Vitamin A merupakan zat gizi yang penting (essensial) bagi manusia, karena zat gizi ini tidak dapat dibuat oleh tubuh, sehingga harus dipenuhi dari luar. Sumber vitamin A yang berasal dari bahan pangan adalah hati, kuning telur, susu (di dalam lemaknya), mentega, sayuran berwarna hijau tua dan buah-buahan yang berwarna kuning jingga, seperti daun singkong, daun kacang, bayam, kacang panjang, wortel, tomat, jagung kuning, pepaya, mangga, dan jeruk (Almatsier, 2009).

Kurang Vitamin A (KVA) pada bayi dan anak balita dapat menurunkan daya tahan tubuh, meningkatkan resiko kebutaan, meningkatkan resiko kesakitan dan meningkatkan resiko anak terhadap penyakit infeksi seperti saluran pernafasan dan diare, meningkatkan angka kematian karena campak, serta menyebabkan keterlambatan pertumbuhan (Almatsier, 2009).
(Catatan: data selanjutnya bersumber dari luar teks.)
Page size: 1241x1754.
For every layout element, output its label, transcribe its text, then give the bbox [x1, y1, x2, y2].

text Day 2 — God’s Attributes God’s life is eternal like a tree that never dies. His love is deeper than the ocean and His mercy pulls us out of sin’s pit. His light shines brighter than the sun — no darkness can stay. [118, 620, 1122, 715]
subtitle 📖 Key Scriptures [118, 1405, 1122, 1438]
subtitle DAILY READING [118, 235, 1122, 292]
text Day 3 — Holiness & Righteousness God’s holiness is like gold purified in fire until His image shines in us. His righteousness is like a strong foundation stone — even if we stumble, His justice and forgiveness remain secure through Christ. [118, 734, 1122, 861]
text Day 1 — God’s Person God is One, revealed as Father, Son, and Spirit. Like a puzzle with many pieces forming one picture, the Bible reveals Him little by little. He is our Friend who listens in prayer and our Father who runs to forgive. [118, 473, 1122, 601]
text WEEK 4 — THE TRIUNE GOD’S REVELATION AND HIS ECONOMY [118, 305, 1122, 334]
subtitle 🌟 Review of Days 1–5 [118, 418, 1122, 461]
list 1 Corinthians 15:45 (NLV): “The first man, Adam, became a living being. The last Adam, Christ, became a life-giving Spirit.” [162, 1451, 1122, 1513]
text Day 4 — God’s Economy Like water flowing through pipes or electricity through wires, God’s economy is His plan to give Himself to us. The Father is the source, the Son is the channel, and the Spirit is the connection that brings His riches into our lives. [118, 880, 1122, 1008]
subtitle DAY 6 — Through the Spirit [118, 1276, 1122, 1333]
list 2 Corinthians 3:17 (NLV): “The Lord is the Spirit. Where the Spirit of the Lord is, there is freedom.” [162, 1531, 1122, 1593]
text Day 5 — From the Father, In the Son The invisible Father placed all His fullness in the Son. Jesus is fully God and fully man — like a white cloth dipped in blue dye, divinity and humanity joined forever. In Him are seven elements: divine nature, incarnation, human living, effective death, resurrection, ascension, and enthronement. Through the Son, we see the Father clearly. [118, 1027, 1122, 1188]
Untuk memenuhi kebutuhan vitamin A pada bayi dan balita diperlukan penambahan kapsul vitamin A yang diberikan pada bulan Februari dan Agustus yaitu dengan pemberian vitamin A dosis tinggi 100.000 SI (kapsul biru) untuk balita umur

6-11 bulan dan vitamin A dosis tinggi 200.000 SI (kapsul merah) untuk balita umur 12-59 bulan yang dapat diperoleh di posyandu maupun di puskesmas (Depkes RI, 2007).